Por Francisco Escandón Guevara
La herencia machista sobre la que se fundó el Ecuador es detestable. Ni siquiera la revolución liberal logró institucionalizar a plenitud los derechos de las mujeres: tuvieron que pasar muchos años para que ellas sufraguen, décadas para que sean candidatas y después de un siglo la desigualdad continúa. Aún las mujeres son enajenadas de sus libertades por una sociedad que conserva la alianza entre el Estado y la iglesia.
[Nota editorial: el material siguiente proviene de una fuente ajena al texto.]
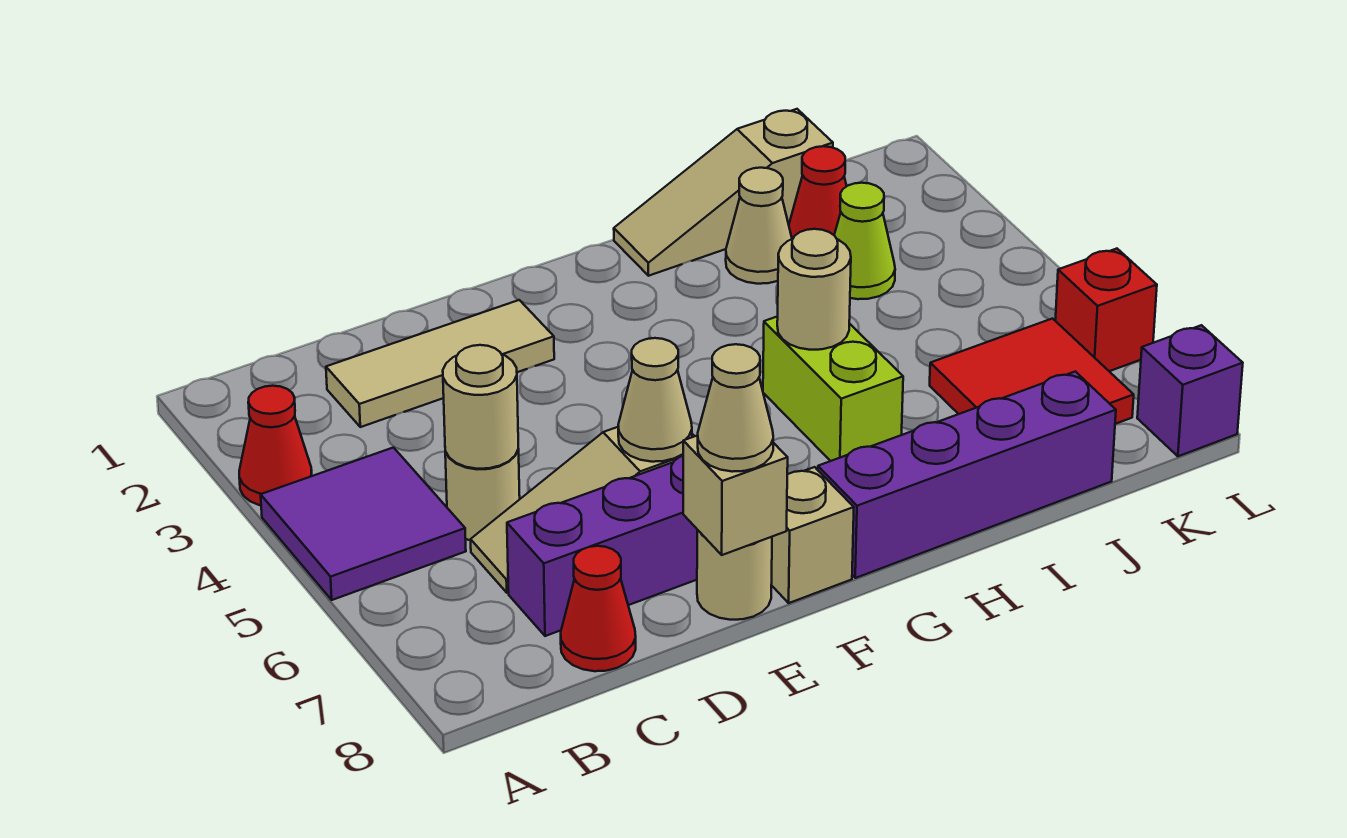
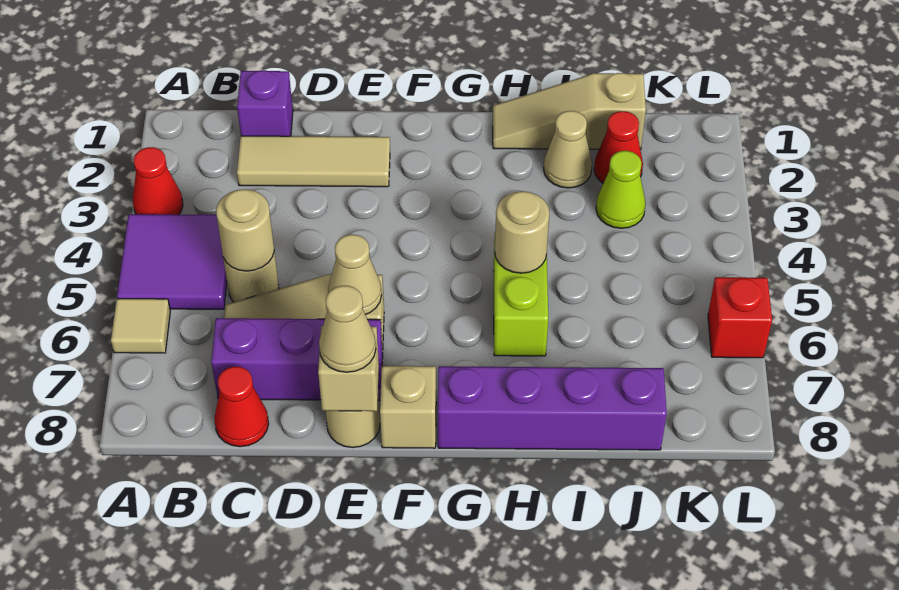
none -> tan tile A6 level 1
red tile J6:K7 level 1 -> none
purple brick L8 level 1 -> purple brick C1 level 1

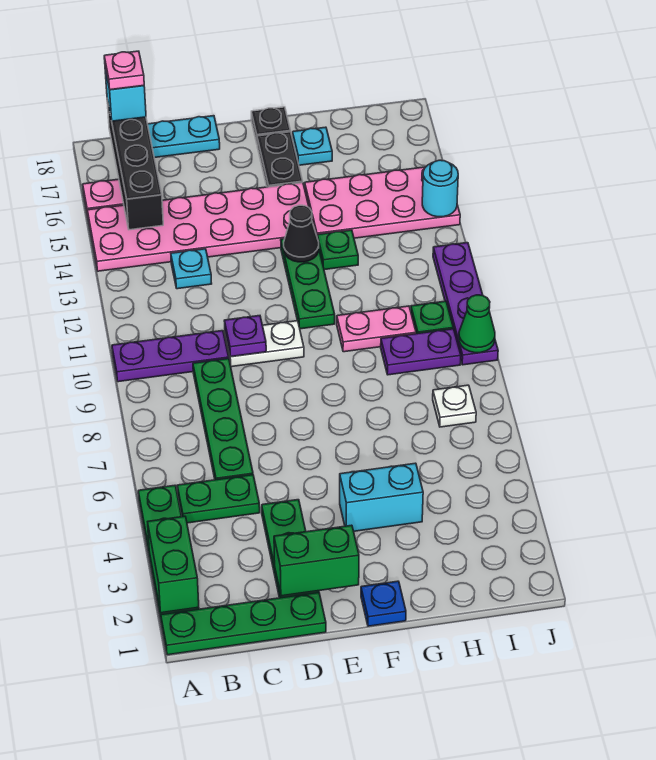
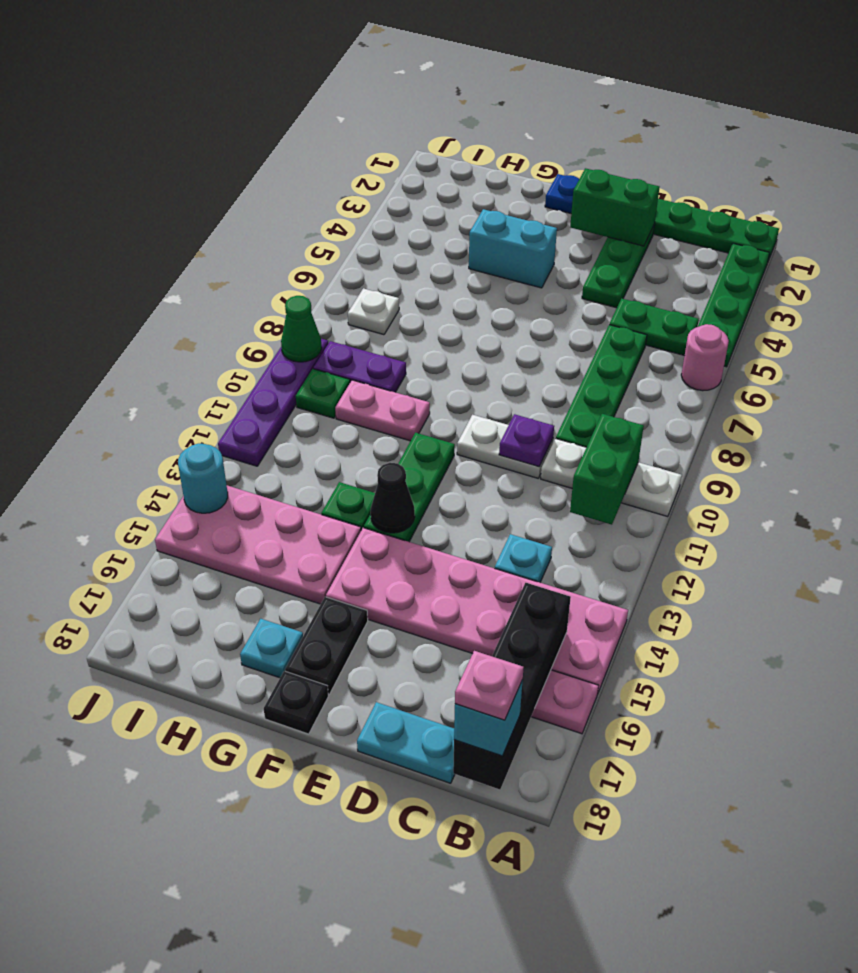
green brick A2:A3 level 2 -> green brick B10:B11 level 2
none -> pink round brick A6 level 1
purple plate A10:C10 level 1 -> white plate A10:C10 level 1

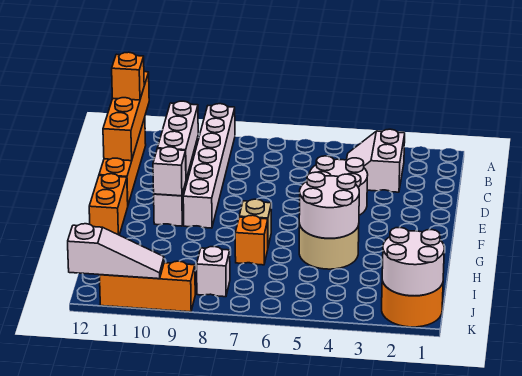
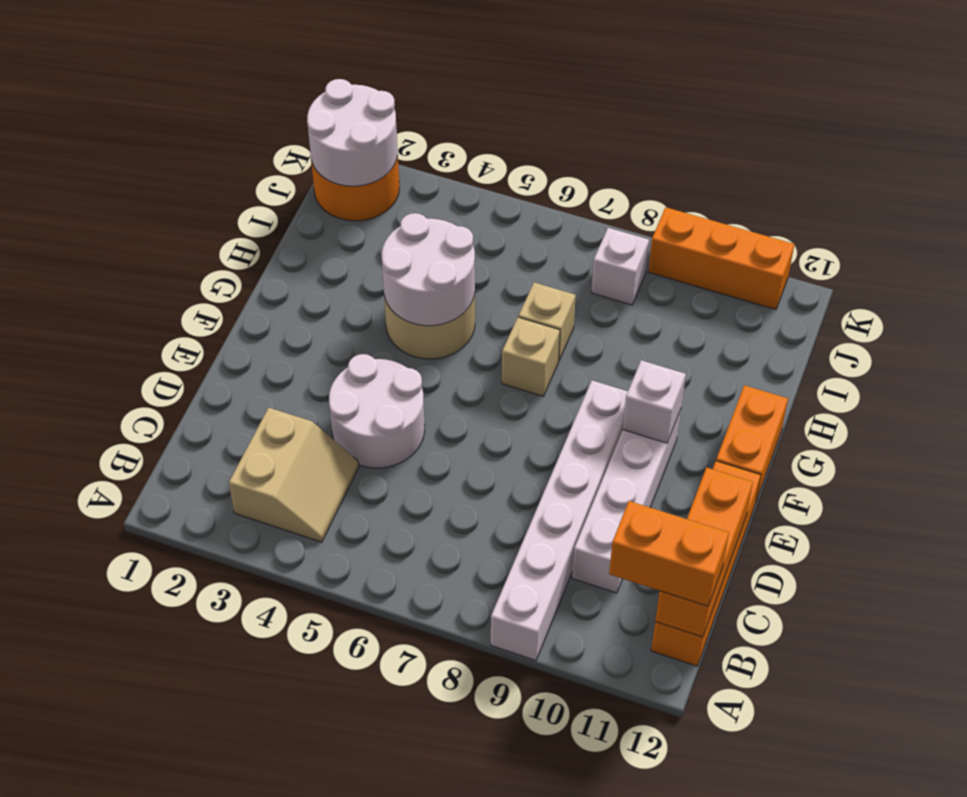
orange brick A12:D12 level 2 -> orange brick B12:D12 level 2
white slope B3:C4 level 1 top 3 -> tan slope B3:C4 level 1 top 3
orange brick B12 level 3 -> orange brick B11:B12 level 3
white brick C10:E10 level 2 -> none
orange brick H7 level 1 -> tan brick H7 level 1
white slope K10:K12 level 2 top 12 -> none

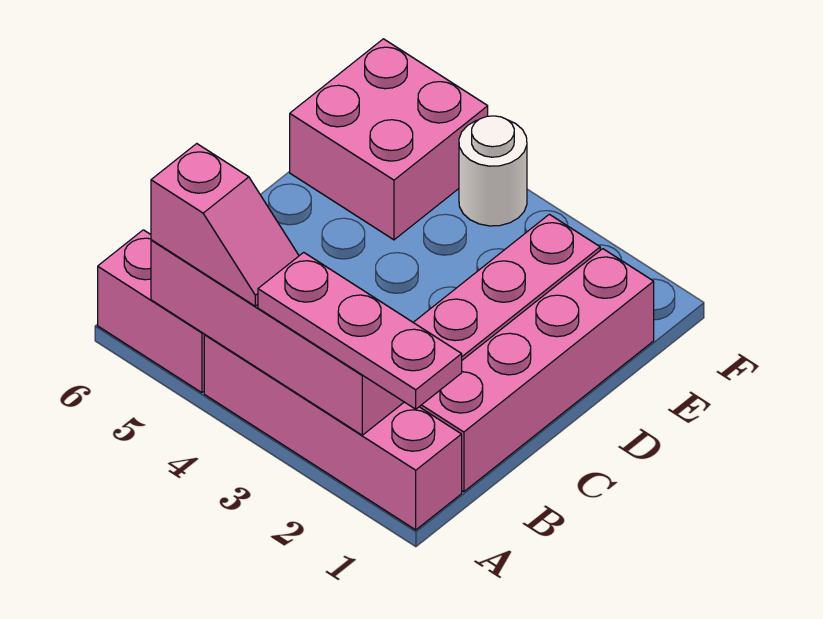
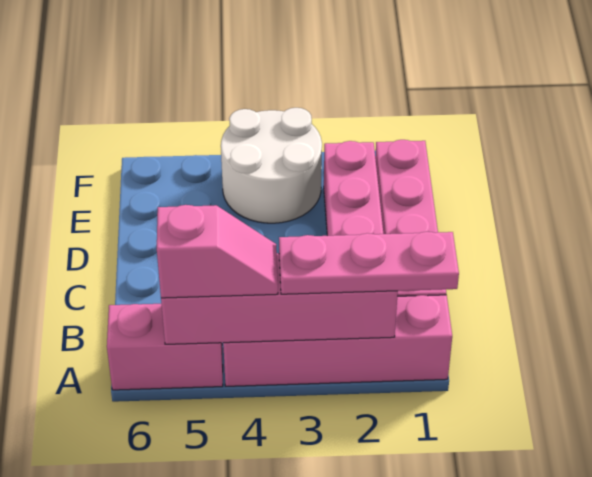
pink brick E5:F6 level 1 -> none
white round brick F4 level 1 -> white round brick E3:F4 level 1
El clero sigue siendo árbitro de los asuntos oficiales y gestor de políticas públicas inspiradas en su moral religiosa, esa institución colonial continúa imponiendo su rectoría justificada en la fe por sobre los asuntos seculares. Un ejemplo vivo de aquello es la postura que las élites, dirigentes del poder, impusieron alrededor del aborto por violación.
Desde los púlpitos se naturalizó la obediencia y la sumisión de las mujeres, se generalizó el juicio de valor que toda concepción humana es una bendición del ser supremo, incluidos aquellos embarazos forzados por la violencia; a la par, el Estado sancionó el aborto con cárcel, imponiendo la legalidad de la maternidad no deseada.
Así, miles de mujeres violadas fueron obligadas a parir, otras fueron encarceladas por interrumpir el embarazo, muchas abortaron en la clandestinidad y hasta hay quienes murieron en lugares insalubres, sin condiciones de bioseguridad, por procedimientos quirúrgicos negligentes.
Ante esa dolorosa realidad las mujeres se insubordinaron. Ellas lograron visibilizar la violencia convenientemente ocultada por el poder, le quitaron la máscara criminal del Estado y obligaron con su movilización a que la Corte Constitucional despenalice el aborto, al declarar ilegales los artículos 149 y 150 del Código Integral Penal.
La despenalización del aborto no será la causa de su proliferación, ni tampoco obligará a las embarazadas a hacerlo, sencillamente es la aceptación de un problema al cual el Estado siempre le dio las espaldas; en adelante será tratado como un asunto de salud pública, por lo que deberá garantizarse condiciones dignas, gratuitas y seguras para que las mujeres violadas puedan interrumpir voluntariamente el embarazo.
Habrá quienes digan que se legalizó el pecado y hasta conspiren contra la decisión constitucional, nada más oscurantista. Lo correcto es complementar lo aprobado con programas de educación sexual, gratuidad de anticonceptivos y combate a la inseguridad.